> _Work instructions_
Turn every row below into a numbered list, one line per item, and drop the blank lines.
***** Data under study
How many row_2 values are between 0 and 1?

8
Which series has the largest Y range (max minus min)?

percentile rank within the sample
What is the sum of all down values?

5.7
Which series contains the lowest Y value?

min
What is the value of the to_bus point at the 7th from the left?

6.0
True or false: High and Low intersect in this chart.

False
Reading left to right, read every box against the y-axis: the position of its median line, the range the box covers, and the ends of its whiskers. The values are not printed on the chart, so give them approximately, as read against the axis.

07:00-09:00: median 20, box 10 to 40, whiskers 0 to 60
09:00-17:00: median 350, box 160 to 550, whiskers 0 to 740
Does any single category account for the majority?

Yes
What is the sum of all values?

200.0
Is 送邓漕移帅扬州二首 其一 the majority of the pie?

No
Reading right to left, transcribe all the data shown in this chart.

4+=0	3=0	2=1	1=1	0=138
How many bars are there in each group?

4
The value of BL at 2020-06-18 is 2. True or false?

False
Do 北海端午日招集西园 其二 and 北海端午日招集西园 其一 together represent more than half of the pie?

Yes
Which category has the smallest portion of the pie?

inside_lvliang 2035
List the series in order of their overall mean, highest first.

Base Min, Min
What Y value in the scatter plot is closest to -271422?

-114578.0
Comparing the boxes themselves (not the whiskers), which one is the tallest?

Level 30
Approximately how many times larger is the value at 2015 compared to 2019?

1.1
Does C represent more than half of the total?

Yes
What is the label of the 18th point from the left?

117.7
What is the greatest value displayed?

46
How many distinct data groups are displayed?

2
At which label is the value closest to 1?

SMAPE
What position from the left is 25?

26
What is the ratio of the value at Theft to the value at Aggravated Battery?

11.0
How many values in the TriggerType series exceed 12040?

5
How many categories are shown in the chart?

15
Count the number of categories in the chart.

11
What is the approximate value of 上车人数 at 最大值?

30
**********
> _Result of the task_
1. How many row_2 values are between 0 and 1?
2. 8
3. Which series has the largest Y range (max minus min)?
4. percentile rank within the sample
5. What is the sum of all down values?
6. 5.7
7. Which series contains the lowest Y value?
8. min
9. What is the value of the to_bus point at the 7th from the left?
10. 6.0
11. True or false: High and Low intersect in this chart.
12. False
13. Reading left to right, read every box against the y-axis: the position of its median line, the range the box covers, and the ends of its whiskers. The values are not printed on the chart, so give them approximately, as read against the axis.
14. 07:00-09:00: median 20, box 10 to 40, whiskers 0 to 60
15. 09:00-17:00: median 350, box 160 to 550, whiskers 0 to 740
16. Does any single category account for the majority?
17. Yes
18. What is the sum of all values?
19. 200.0
20. Is 送邓漕移帅扬州二首 其一 the majority of the pie?
21. No
22. Reading right to left, transcribe all the data shown in this chart.
23. 4+=0	3=0	2=1	1=1	0=138
24. How many bars are there in each group?
25. 4
26. The value of BL at 2020-06-18 is 2. True or false?
27. False
28. Do 北海端午日招集西园 其二 and 北海端午日招集西园 其一 together represent more than half of the pie?
29. Yes
30. Which category has the smallest portion of the pie?
31. inside_lvliang 2035
32. List the series in order of their overall mean, highest first.
33. Base Min, Min
34. What Y value in the scatter plot is closest to -271422?
35. -114578.0
36. Comparing the boxes themselves (not the whiskers), which one is the tallest?
37. Level 30
38. Approximately how many times larger is the value at 2015 compared to 2019?
39. 1.1
40. Does C represent more than half of the total?
41. Yes
42. What is the label of the 18th point from the left?
43. 117.7
44. What is the greatest value displayed?
45. 46
46. How many distinct data groups are displayed?
47. 2
48. At which label is the value closest to 1?
49. SMAPE
50. What position from the left is 25?
51. 26
52. What is the ratio of the value at Theft to the value at Aggravated Battery?
53. 11.0
54. How many values in the TriggerType series exceed 12040?
55. 5
56. How many categories are shown in the chart?
57. 15
58. Count the number of categories in the chart.
59. 11
60. What is the approximate value of 上车人数 at 最大值?
61. 30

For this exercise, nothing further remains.